A Saint-Sulpice, reprit Durtal, le curé tolère la vilenie des gaudrioles qu’on lui sert, mais il n’admet pas au moins, comme celui de Saint-Séverin, que des cabotines égaient, le Vendredi-Saint, par les éclats débraillés de leurs voix, l’office. Il n’a pas encore accepté non plus le solo de cor anglais que j’ai ouï, un soir d’Adoration perpétuelle, à Saint-Thomas. Enfin, si les grands Saluts à Saint-Sulpice sont une honte, les Complies y restent, malgré leur attitude théâtrale, vraiment charmantes.
Et Durtal songea à ces Complies dont la paternité est souvent attribuée à saint Benoît ; elles étaient, en somme, la prière intégrale des soirs, l’adjuration préventive, la sauvegarde contre les entreprises du Succubat ; elles étaient, en quelque sorte, des sentinelles avancées, des grand’gardes posées autour de l’âme, pour la protéger, pendant la nuit.
Et l’ordonnance de ce camp retranché de prières était parfaite. Après la bénédiction, la voix la plus amenuisée, la plus filiforme de la maîtrise, la voix du plus petit des enfants lançait, ainsi qu’un qui vive, la leçon brève tirée de la première épître de saint Pierre, avertissant les fidèles qu’ils aient à être sobres et à veiller pour ne pas se laisser surprendre à l’improviste. Un prêtre récitait ensuite les prières habituées des soirs, l’orgue de chœur donnait l’intonation et les psaumes tombaient, psalmodiés, un à un, des psaumes crépusculaires où, devant ces approches de la nuit peuplée de lémures et sillonnée de larves, l’homme appelle Dieu à l’aide et le prie d’éloigner de son sommeil le viol des chemineaux de l’enfer, le stupre des lamies qui passent.
Et l’hymne de saint Ambroise, le « Te lucis ante terminum », précisait davantage encore le sens épars de ces psaumes, le résumait en ses courtes strophes. Malheureusement la plus importante, celle qui prévoit et décèle les dangers luxurieux de l’ombre, était engloutie par les grandes orgues.

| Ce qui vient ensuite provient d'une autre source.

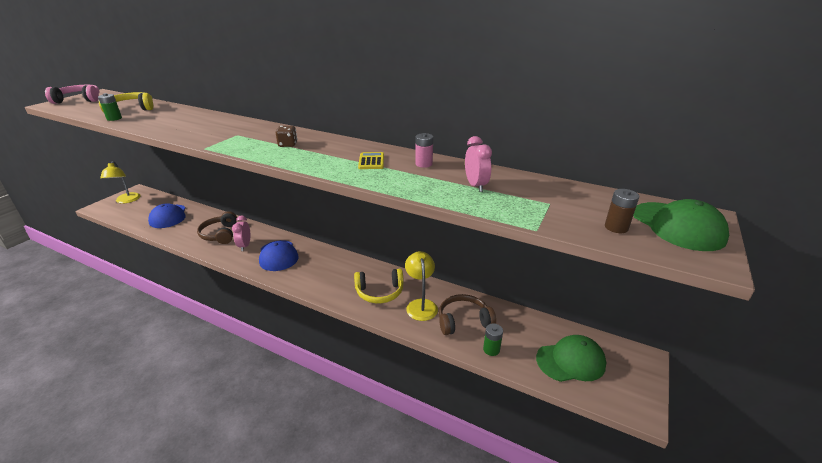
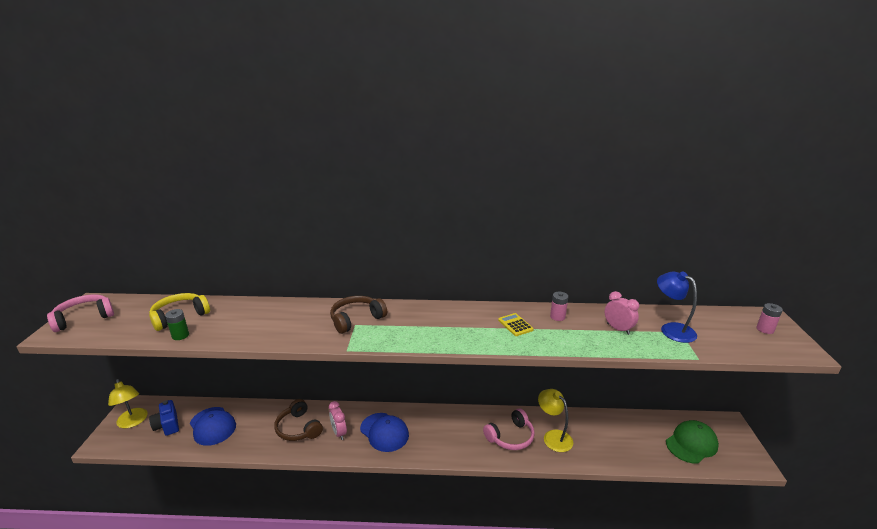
camera: 25 degrees left, 5 degrees down
(143, 208) = (167, 425): none -> blue camera
(288, 144) = (420, 324): brown dice -> none
(379, 292) = (510, 437): yellow headphones -> pink headphones
(463, 321) = (596, 439): brown headphones -> brown headphones (356, 319)
(491, 349) = (635, 456): green battery -> none
(541, 199) = (671, 329): none -> blue lamp
(616, 227) = (737, 341): brown battery -> none
(677, 226) = (765, 329): green cap -> pink battery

Cette hymne à Saint-Sulpice ne se clamait pas en plain-chant, ainsi qu’à la Trappe, mais il s’entonnait sur un air pompeux et martelé, un air emballé de gloire, d’une assez fière allure, originaire sans doute du XVIIIe siècle.
Puis, c’était une pause — et l’homme se sentait mieux à l’abri, derrière ce rempart d’invocations, se recueillait alors, plus rassuré, et empruntait des voix innocentes pour adresser à Dieu de nouvelles suppliques. Après le capitule débité par l’officiant, les enfants de la maîtrise chantaient le répons bref « In manus tuas, Domine, commendo spiritum meum » qui se déroulait en se bissant, puis se dédoublait et ressoudait à la fin ses deux tronçons séparés par un verset et une moitié d’antienne.
Et après cette prière c’était encore le cantique de ce Siméon qui, dès qu’il eût vu le Messie, désira mourir. Ce « Nunc dimittis » que l’Église a incorporé dans les complies, pour nous stimuler à nous réviser, le soir — car nul ne sait s’il se réveillera, le lendemain, — était enlevé par toute la maîtrise qui alternait avec les répons de l’orgue.
Enfin, pour terminer cet office de ville assiégée, pour prendre ses dernières dispositions et tenter de reposer à l’abri d’un coup de main, en paix, l’Église édifiait encore quelques oraisons et plaçait ses paroisses sous la tutelle de la Vierge dont elle chantait une des quatre antiennes qui se succèdent, suivant le Propre.
Les Complies sont évidemment à la Trappe moins solennelles, moins intéressantes même qu’à Saint-Sulpice, conclut Durtal, car le bréviaire monastique est par extraordinaire moins complet pour cet office que le bréviaire romain. Quant aux Vêpres du dimanche, je suis curieux de les entendre, ici.
Et il les entendit ; mais elles ne différaient guères des Vêpres adoptées par les Bénédictines de la rue Monsieur ; elles étaient plus massives, plus graves, plus romanes, si l’on peut dire, car, forcément les voix de femmes les effilent en lancettes, les ogivent, les modulent, en quelque sorte, dans le style gothique, mais les airs grégoriens étaient les mêmes.
Par contre, elles ne ressemblaient en rien à celles de Saint-Sulpice, dont les sauces modernes sophistiquent les essences mêmes des plains-chants. Seulement le Magnificat de la Trappe, abrupt et d’un éclat sec, ne valait pas ce majestueux, cet admirable Magnificat Royal qu’à Paris l’on chante.